Exercise details — From the data underneath, reproduce exactly the stretch that begins at the line with "595 333 2.36" and ends after the line with "197 462 7.01".
*** Record excerpts ***
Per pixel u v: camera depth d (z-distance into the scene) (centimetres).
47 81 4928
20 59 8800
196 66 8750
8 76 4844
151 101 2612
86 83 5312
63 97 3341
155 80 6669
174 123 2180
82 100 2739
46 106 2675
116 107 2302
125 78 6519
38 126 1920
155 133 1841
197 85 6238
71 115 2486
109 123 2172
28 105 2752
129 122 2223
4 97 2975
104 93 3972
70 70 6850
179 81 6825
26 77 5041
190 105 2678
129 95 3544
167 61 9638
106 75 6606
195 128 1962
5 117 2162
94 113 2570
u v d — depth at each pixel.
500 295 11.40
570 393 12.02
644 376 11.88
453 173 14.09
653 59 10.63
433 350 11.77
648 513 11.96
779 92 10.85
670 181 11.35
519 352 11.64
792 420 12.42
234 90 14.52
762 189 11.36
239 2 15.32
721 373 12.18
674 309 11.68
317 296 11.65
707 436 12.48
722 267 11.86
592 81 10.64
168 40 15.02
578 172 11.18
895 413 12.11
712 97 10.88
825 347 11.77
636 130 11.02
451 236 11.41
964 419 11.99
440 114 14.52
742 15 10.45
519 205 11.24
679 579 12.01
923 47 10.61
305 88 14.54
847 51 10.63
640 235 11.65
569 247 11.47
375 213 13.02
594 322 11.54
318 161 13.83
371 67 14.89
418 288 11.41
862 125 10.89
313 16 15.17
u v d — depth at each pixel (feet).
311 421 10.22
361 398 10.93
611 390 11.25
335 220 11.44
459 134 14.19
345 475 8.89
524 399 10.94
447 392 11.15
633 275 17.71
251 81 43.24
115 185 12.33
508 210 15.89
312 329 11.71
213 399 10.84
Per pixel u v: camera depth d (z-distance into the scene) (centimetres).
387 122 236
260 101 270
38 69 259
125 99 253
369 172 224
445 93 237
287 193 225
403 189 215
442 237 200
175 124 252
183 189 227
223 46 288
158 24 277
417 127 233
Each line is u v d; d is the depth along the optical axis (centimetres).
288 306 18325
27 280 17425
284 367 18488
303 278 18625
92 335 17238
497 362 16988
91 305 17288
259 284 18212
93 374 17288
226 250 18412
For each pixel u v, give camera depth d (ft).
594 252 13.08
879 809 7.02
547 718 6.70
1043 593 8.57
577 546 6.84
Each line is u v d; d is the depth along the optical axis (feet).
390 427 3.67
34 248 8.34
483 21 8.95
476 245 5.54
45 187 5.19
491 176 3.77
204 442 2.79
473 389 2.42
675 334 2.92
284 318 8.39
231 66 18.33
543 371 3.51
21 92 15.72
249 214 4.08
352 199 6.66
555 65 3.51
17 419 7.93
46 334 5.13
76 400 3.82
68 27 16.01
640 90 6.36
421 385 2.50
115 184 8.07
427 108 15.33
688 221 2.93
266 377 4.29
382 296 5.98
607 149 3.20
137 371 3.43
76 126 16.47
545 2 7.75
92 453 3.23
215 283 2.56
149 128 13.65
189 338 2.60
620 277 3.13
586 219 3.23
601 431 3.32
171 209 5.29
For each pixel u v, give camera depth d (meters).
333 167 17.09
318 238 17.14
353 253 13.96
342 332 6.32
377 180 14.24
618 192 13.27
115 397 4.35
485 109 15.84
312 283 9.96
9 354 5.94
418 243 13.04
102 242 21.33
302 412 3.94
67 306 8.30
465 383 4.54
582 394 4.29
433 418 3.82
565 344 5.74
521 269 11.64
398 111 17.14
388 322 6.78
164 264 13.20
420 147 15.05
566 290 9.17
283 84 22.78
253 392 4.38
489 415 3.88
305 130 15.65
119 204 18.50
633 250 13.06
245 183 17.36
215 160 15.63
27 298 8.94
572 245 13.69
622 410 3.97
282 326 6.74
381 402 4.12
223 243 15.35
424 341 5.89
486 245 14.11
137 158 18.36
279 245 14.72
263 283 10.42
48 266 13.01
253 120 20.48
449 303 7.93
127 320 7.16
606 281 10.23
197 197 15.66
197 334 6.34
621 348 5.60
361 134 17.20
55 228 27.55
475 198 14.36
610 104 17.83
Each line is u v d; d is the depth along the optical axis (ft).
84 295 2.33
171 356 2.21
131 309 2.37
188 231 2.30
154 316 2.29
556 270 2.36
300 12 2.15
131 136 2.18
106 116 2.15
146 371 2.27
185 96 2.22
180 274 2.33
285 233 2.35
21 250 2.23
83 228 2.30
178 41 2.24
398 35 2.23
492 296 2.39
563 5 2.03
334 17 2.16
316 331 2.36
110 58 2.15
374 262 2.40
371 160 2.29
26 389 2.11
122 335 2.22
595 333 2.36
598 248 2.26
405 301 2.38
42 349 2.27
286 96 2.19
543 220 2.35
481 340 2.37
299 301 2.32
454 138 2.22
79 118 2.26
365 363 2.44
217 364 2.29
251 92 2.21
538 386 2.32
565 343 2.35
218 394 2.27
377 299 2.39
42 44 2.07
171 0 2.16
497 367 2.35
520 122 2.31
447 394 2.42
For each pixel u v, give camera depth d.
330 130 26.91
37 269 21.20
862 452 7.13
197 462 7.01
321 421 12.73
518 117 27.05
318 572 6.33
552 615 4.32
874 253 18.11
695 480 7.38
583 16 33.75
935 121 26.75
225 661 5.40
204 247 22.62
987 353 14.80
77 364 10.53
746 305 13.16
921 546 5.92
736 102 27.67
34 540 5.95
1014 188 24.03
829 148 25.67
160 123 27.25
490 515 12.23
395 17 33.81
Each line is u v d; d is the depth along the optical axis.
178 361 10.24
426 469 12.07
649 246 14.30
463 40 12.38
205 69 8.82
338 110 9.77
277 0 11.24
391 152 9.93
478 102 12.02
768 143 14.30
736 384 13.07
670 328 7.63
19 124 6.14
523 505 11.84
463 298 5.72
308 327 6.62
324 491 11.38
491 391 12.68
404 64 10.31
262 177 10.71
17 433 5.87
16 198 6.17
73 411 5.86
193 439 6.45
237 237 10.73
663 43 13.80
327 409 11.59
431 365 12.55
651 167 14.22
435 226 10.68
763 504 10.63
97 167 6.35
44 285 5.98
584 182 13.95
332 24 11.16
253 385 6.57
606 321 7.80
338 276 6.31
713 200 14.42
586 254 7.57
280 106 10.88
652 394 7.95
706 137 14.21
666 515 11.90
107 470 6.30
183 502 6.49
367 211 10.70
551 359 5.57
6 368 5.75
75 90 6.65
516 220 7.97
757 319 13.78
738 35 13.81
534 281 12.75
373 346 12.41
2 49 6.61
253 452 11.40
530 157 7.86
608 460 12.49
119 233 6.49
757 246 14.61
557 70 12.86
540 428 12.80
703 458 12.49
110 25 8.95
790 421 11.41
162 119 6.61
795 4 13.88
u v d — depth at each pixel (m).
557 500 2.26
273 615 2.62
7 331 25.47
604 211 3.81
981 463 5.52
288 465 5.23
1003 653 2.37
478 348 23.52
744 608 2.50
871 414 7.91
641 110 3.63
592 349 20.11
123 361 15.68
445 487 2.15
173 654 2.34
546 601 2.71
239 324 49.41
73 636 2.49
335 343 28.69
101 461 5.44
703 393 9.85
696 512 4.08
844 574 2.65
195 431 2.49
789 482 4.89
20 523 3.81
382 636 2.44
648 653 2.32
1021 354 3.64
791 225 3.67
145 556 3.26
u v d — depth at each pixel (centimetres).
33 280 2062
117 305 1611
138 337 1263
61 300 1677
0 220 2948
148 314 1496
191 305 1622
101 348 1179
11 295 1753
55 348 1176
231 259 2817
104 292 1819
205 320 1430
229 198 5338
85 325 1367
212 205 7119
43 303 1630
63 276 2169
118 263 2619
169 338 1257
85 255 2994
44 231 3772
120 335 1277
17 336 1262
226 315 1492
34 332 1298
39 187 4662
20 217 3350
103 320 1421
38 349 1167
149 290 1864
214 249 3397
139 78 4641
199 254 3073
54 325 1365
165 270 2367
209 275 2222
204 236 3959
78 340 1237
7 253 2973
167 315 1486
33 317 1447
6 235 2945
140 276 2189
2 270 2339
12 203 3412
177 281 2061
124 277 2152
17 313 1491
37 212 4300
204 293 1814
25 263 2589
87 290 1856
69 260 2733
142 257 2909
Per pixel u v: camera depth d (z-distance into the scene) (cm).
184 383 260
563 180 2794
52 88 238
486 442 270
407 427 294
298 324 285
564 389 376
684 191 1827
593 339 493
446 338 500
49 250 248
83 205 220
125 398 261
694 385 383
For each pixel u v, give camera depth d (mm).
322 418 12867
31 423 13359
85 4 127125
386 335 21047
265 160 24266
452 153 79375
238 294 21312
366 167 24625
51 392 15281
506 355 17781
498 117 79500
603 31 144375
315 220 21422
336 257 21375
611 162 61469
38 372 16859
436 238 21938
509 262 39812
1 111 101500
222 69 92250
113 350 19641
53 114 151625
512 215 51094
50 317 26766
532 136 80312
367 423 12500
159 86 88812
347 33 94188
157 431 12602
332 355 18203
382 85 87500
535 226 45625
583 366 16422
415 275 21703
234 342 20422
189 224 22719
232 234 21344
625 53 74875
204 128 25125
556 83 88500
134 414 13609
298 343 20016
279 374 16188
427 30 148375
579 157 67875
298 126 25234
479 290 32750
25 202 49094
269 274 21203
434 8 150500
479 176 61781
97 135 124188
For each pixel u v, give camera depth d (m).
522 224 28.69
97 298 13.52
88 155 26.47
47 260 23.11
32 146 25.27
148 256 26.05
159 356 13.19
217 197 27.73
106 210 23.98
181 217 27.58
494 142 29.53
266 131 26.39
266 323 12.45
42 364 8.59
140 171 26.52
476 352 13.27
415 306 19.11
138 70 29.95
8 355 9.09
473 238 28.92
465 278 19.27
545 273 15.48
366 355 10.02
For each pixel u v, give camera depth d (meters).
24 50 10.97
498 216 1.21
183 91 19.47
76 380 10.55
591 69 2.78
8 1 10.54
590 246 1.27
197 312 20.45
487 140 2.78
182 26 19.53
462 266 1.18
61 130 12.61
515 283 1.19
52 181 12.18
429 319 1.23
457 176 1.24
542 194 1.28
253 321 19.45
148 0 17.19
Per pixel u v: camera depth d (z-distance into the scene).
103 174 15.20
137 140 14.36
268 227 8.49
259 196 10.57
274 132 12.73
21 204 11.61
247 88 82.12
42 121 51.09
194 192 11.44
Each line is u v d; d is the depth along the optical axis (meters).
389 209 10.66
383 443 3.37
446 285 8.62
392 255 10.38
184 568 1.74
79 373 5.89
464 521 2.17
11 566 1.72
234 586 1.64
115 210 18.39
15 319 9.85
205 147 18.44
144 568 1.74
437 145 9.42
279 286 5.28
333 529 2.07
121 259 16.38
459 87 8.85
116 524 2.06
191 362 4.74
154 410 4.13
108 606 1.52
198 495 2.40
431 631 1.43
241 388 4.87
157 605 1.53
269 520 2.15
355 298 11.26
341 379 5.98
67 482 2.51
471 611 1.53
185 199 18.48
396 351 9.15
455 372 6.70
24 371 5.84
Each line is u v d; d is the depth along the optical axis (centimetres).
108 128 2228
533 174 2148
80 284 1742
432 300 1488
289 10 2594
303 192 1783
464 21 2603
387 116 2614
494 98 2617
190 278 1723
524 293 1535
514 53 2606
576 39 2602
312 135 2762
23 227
*** End of Record excerpts ***
Final answer —
595 333 2.36
598 248 2.26
405 301 2.38
42 349 2.27
286 96 2.19
543 220 2.35
481 340 2.37
299 301 2.32
454 138 2.22
79 118 2.26
365 363 2.44
217 364 2.29
251 92 2.21
538 386 2.32
565 343 2.35
218 394 2.27
377 299 2.39
42 44 2.07
171 0 2.16
497 367 2.35
520 122 2.31
447 394 2.42
For each pixel u v, give camera depth d.
330 130 26.91
37 269 21.20
862 452 7.13
197 462 7.01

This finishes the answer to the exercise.